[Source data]
BEGIN
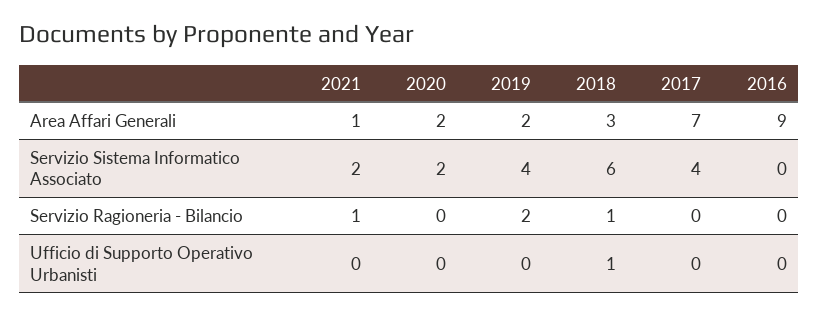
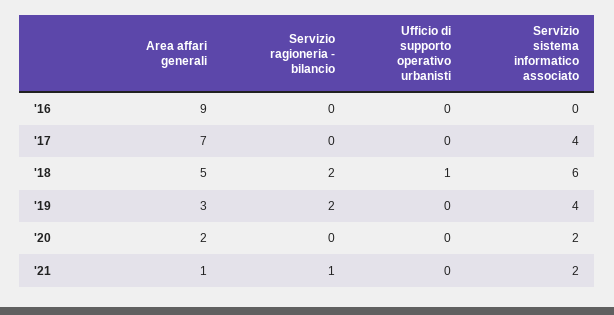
  {
    "2021": {
      "Area Affari Generali": 1,
      "Servizio Sistema Informatico Associato": 2,
      "Servizio Ragioneria - Bilancio": 1,
      "Ufficio di Supporto Operativo Urbanisti": 0
    },
    "2020": {
      "Area Affari Generali": 2,
      "Servizio Sistema Informatico Associato": 2,
      "Servizio Ragioneria - Bilancio": 0,
      "Ufficio di Supporto Operativo Urbanisti": 0
    },
    "2019": {
-     "Area Affari Generali": 2,
+     "Area Affari Generali": 3,
      "Servizio Sistema Informatico Associato": 4,
      "Servizio Ragioneria - Bilancio": 2,
      "Ufficio di Supporto Operativo Urbanisti": 0
    },
    "2018": {
-     "Area Affari Generali": 3,
+     "Area Affari Generali": 5,
      "Servizio Sistema Informatico Associato": 6,
-     "Servizio Ragioneria - Bilancio": 1,
+     "Servizio Ragioneria - Bilancio": 2,
      "Ufficio di Supporto Operativo Urbanisti": 1
    },
    "2017": {
      "Area Affari Generali": 7,
      "Servizio Sistema Informatico Associato": 4,
      "Servizio Ragioneria - Bilancio": 0,
      "Ufficio di Supporto Operativo Urbanisti": 0
    },
    "2016": {
      "Area Affari Generali": 9,
      "Servizio Sistema Informatico Associato": 0,
      "Servizio Ragioneria - Bilancio": 0,
      "Ufficio di Supporto Operativo Urbanisti": 0
    }
  }

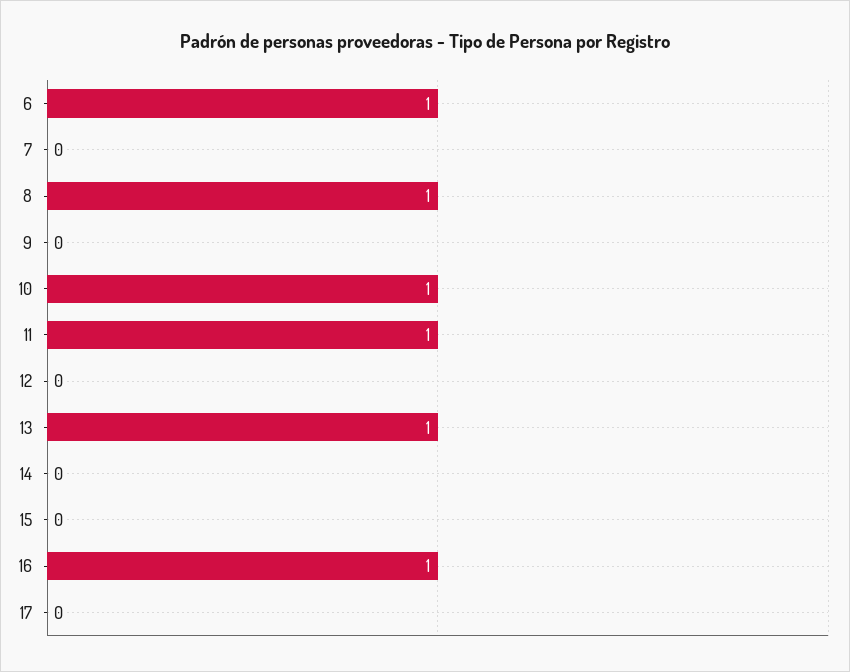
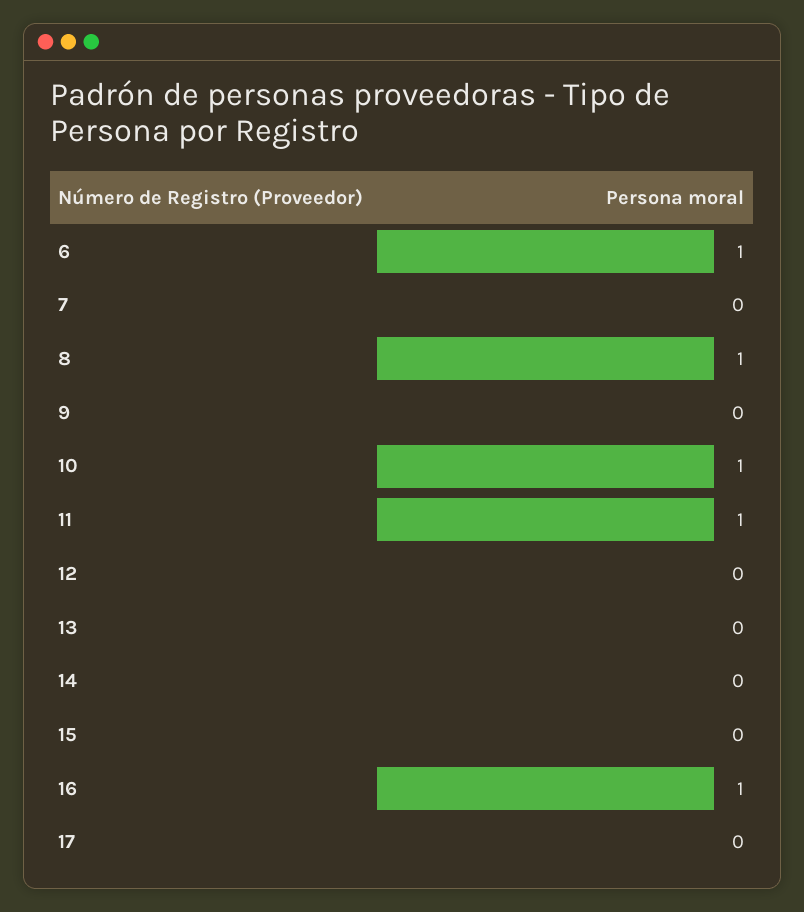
  {
    "6": 1,
    "7": 0,
    "8": 1,
    "9": 0,
    "10": 1,
    "11": 1,
    "12": 0,
-   "13": 1,
+   "13": 0,
    "14": 0,
    "15": 0,
    "16": 1,
    "17": 0
  }

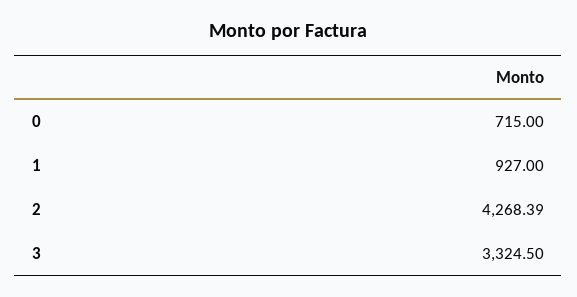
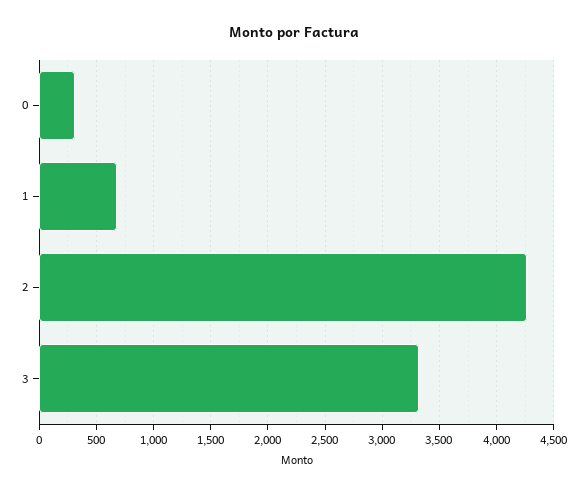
  {
-   "0": 715,
+   "0": 300,
-   "1": 927,
+   "1": 700,
    "2": 4268.39,
    "3": 3324.5
  }

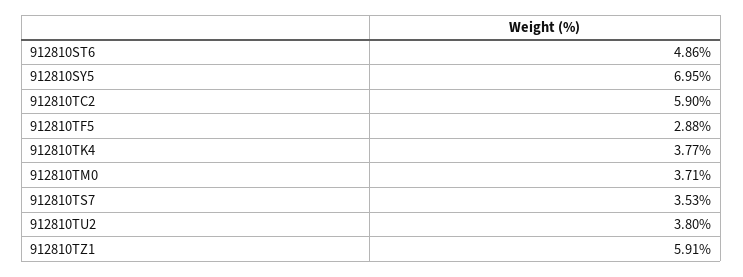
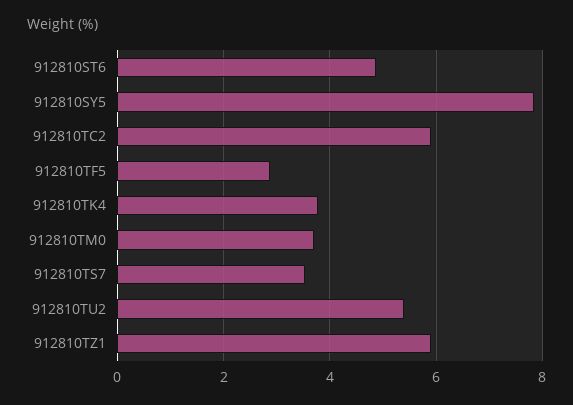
  {
    "912810ST6": 4.86,
-   "912810SY5": 6.95,
+   "912810SY5": 7.8,
    "912810TC2": 5.9,
    "912810TF5": 2.88,
    "912810TK4": 3.77,
    "912810TM0": 3.71,
    "912810TS7": 3.53,
-   "912810TU2": 3.8,
+   "912810TU2": 5.4,
    "912810TZ1": 5.91
  }

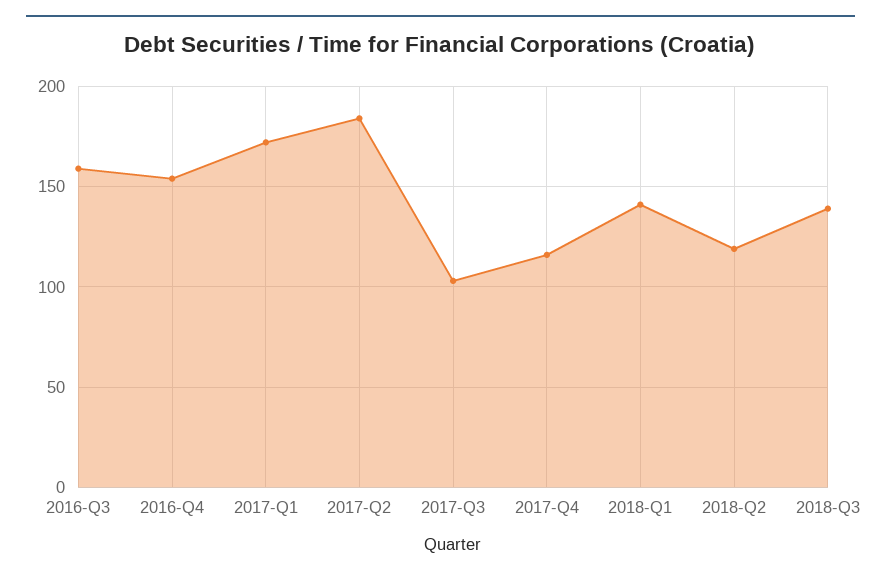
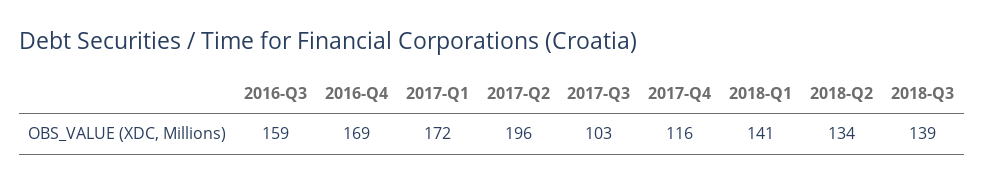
  {
    "2016-Q3": 159,
-   "2016-Q4": 155,
+   "2016-Q4": 169,
    "2017-Q1": 172,
-   "2017-Q2": 185,
+   "2017-Q2": 196,
    "2017-Q3": 103,
    "2017-Q4": 116,
    "2018-Q1": 141,
-   "2018-Q2": 120,
+   "2018-Q2": 134,
    "2018-Q3": 139
  }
END
* THE PROBLEM
Without including the pictures, copy all of the data exactly.

* ANSWER FOR THIS EXERCISE
  {
    "2021": {
      "Area Affari Generali": 1,
      "Servizio Sistema Informatico Associato": 2,
      "Servizio Ragioneria - Bilancio": 1,
      "Ufficio di Supporto Operativo Urbanisti": 0
    },
    "2020": {
      "Area Affari Generali": 2,
      "Servizio Sistema Informatico Associato": 2,
      "Servizio Ragioneria - Bilancio": 0,
      "Ufficio di Supporto Operativo Urbanisti": 0
    },
    "2019": {
-     "Area Affari Generali": 2,
+     "Area Affari Generali": 3,
      "Servizio Sistema Informatico Associato": 4,
      "Servizio Ragioneria - Bilancio": 2,
      "Ufficio di Supporto Operativo Urbanisti": 0
    },
    "2018": {
-     "Area Affari Generali": 3,
+     "Area Affari Generali": 5,
      "Servizio Sistema Informatico Associato": 6,
-     "Servizio Ragioneria - Bilancio": 1,
+     "Servizio Ragioneria - Bilancio": 2,
      "Ufficio di Supporto Operativo Urbanisti": 1
    },
    "2017": {
      "Area Affari Generali": 7,
      "Servizio Sistema Informatico Associato": 4,
      "Servizio Ragioneria - Bilancio": 0,
      "Ufficio di Supporto Operativo Urbanisti": 0
    },
    "2016": {
      "Area Affari Generali": 9,
      "Servizio Sistema Informatico Associato": 0,
      "Servizio Ragioneria - Bilancio": 0,
      "Ufficio di Supporto Operativo Urbanisti": 0
    }
  }

  {
    "6": 1,
    "7": 0,
    "8": 1,
    "9": 0,
    "10": 1,
    "11": 1,
    "12": 0,
-   "13": 1,
+   "13": 0,
    "14": 0,
    "15": 0,
    "16": 1,
    "17": 0
  }

  {
-   "0": 715,
+   "0": 300,
-   "1": 927,
+   "1": 700,
    "2": 4268.39,
    "3": 3324.5
  }

  {
    "912810ST6": 4.86,
-   "912810SY5": 6.95,
+   "912810SY5": 7.8,
    "912810TC2": 5.9,
    "912810TF5": 2.88,
    "912810TK4": 3.77,
    "912810TM0": 3.71,
    "912810TS7": 3.53,
-   "912810TU2": 3.8,
+   "912810TU2": 5.4,
    "912810TZ1": 5.91
  }

  {
    "2016-Q3": 159,
-   "2016-Q4": 155,
+   "2016-Q4": 169,
    "2017-Q1": 172,
-   "2017-Q2": 185,
+   "2017-Q2": 196,
    "2017-Q3": 103,
    "2017-Q4": 116,
    "2018-Q1": 141,
-   "2018-Q2": 120,
+   "2018-Q2": 134,
    "2018-Q3": 139
  }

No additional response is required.